Study of Graham Sutherland

2RC Stamperia d'arte
Menton
Text by Walter Rossi from "La vita è segno"

For us, going to Menton was a real pleasure. For years it was an absolutely natural spring and autumn stage; it allowed us every time to find the ideal conditions to give birth to complex projects, very intriguing and provocative from a technical point of view for us, and for creative Graham.

We worked completely isolated, in a surreal atmosphere, with rhythms linked to the artist's habits. Many times, intrigued, he surprised us with his appearances, but he had to surrender to the necessary and indispensable technical times in the various passages, before reaching the press.

During the hours of waiting in that study, the eye swept one hundred and eighty degrees over the sea; I never got tired of looking at it and my mind sailed much further, in fact reaching my boat and often having the sensation of being on it.

Eleonora loved to walk in the garden where the plants were full of flowers and fruits for the great care and for the good fortune of enjoying a mild climate, in that area, even in winter.

It was there that he began to get serious about botany.
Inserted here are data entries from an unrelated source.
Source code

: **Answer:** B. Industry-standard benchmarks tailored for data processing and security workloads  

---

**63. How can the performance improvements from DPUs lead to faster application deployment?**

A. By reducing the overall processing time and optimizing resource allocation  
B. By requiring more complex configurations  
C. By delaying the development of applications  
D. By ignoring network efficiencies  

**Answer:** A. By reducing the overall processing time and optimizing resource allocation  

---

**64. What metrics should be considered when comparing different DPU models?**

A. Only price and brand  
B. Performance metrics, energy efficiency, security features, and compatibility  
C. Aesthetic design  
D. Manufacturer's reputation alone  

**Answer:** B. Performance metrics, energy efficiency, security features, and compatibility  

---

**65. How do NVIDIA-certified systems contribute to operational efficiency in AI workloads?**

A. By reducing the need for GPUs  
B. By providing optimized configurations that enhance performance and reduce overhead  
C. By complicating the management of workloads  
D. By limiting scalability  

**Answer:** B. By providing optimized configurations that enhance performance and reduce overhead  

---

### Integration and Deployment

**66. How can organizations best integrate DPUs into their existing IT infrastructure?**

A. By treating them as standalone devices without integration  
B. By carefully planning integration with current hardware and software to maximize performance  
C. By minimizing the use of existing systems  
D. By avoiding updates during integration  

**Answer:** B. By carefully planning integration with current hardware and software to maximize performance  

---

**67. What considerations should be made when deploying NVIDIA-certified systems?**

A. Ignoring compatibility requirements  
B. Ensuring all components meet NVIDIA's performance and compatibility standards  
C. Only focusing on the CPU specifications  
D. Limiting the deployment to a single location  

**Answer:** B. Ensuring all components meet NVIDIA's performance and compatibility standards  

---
His nights depended on the number of books piling up well beyond his reading pace.

We walked in that garden every day with Graham to go from his house to the studio and to return. We took a different journey each time because he tried to capture a detail of nature in contrast with the absolute beauty that surrounded us.

Then he stopped him with simple signs and references on his sketch book.

Once in his studio, he elaborated that detail by separating it from the context in which he had grasped it and placed it in a completely abstract and surreal environment with respect to the origin, from which it had been almost eradicated.

I knew from the start that Sutherland didn't want anyone in his workspace. Years earlier, in the Morlot printing house in Paris, they had equipped a part of the atelier with a curtain to separate the artist from the printers, when he was working.

This is a need that many artists have. It is necessary to be present with reserve and sensitivity, only when the artist feels the need, a moment before and not a moment later.

In this way the presence of the technician becomes indispensable and pleasant.

Graham admitted, only later, that we were the first, in his life, to be actively and positively present at the birth of one of his works.

I remember that in the long journeys from Rome to Villa Blanche with Eleonora, we tried to foresee the right way to make Graham's work with us spontaneous and pleasant.

For the artist's particular vision on the subject of “nature”, we had to leave vast spaces to the imagination. Then we had to compensate with gimmicks without leaving any doubts on the technical process so that everything was logical.